Segment Open
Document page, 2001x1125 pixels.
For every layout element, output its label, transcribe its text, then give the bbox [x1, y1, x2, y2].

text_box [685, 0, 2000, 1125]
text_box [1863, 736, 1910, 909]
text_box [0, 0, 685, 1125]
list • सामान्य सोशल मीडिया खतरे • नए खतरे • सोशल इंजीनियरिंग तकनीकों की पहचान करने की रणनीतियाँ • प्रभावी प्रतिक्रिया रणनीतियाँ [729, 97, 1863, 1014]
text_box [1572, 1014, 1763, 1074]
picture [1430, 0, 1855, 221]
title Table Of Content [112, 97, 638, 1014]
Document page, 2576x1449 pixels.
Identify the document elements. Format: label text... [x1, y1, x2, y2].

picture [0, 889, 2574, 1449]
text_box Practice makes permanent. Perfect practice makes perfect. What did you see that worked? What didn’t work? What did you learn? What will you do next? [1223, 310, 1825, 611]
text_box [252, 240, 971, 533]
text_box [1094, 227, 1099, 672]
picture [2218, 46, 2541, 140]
Segment Closed
WORK INSTRUCTION: In the answer, every line above should be retyped exactly.

PROBLEM SOLUTION:
Document page, 2001x1125 pixels.
For every layout element, output its label, transcribe its text, then give the bbox [x1, y1, x2, y2].

text_box [685, 0, 2000, 1125]
text_box [1863, 736, 1910, 909]
text_box [0, 0, 685, 1125]
list • सामान्य सोशल मीडिया खतरे • नए खतरे • सोशल इंजीनियरिंग तकनीकों की पहचान करने की रणनीतियाँ • प्रभावी प्रतिक्रिया रणनीतियाँ [729, 97, 1863, 1014]
text_box [1572, 1014, 1763, 1074]
picture [1430, 0, 1855, 221]
title Table Of Content [112, 97, 638, 1014]
Document page, 2576x1449 pixels.
Identify the document elements. Format: label text... [x1, y1, x2, y2].

picture [0, 889, 2574, 1449]
text_box Practice makes permanent. Perfect practice makes perfect. What did you see that worked? What didn’t work? What did you learn? What will you do next? [1223, 310, 1825, 611]
text_box [252, 240, 971, 533]
text_box [1094, 227, 1099, 672]
picture [2218, 46, 2541, 140]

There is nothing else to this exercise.